Work item: Select the lines below containing the word "will".

Given data:
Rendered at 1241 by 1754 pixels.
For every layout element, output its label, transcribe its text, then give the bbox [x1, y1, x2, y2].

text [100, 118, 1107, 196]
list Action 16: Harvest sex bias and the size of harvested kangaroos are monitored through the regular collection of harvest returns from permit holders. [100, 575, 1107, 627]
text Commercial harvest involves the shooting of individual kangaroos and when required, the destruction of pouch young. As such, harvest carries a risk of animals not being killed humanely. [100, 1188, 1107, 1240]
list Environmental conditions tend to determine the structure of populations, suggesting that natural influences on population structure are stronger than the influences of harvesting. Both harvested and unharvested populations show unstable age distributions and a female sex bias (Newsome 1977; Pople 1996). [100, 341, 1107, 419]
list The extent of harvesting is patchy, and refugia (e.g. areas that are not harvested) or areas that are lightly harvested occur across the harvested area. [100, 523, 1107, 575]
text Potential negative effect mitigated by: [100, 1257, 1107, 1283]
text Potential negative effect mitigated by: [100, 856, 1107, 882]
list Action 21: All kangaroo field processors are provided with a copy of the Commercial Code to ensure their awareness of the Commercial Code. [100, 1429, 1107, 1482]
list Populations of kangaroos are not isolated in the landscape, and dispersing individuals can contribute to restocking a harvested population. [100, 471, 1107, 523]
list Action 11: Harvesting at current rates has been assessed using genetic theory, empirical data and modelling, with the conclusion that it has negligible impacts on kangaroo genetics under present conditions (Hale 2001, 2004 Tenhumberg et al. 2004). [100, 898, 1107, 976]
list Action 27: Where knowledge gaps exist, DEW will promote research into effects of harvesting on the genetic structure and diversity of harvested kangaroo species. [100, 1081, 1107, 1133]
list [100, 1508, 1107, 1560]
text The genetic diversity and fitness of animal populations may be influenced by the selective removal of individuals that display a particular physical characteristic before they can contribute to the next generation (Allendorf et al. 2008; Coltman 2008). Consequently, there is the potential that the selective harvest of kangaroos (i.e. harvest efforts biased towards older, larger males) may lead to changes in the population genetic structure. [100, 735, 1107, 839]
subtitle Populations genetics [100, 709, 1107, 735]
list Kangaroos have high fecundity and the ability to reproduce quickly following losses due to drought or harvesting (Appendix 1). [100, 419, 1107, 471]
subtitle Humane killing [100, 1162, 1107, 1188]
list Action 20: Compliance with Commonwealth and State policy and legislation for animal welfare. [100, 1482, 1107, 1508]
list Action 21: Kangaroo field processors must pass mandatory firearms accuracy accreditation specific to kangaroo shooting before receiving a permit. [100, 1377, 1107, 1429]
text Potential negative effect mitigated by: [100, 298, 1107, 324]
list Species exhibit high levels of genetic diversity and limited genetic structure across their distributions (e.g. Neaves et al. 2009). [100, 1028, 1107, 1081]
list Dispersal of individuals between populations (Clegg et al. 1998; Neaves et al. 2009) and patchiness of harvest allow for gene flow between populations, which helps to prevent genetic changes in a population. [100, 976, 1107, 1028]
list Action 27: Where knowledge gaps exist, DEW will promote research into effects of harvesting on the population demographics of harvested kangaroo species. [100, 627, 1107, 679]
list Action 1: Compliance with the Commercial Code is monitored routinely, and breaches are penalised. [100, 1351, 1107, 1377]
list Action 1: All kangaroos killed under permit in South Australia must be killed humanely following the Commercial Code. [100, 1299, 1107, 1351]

Answer to this problem:
list Action 27: Where knowledge gaps exist, DEW will promote research into effects of harvesting on the genetic structure and diversity of harvested kangaroo species. [100, 1081, 1107, 1133]
list Action 27: Where knowledge gaps exist, DEW will promote research into effects of harvesting on the population demographics of harvested kangaroo species. [100, 627, 1107, 679]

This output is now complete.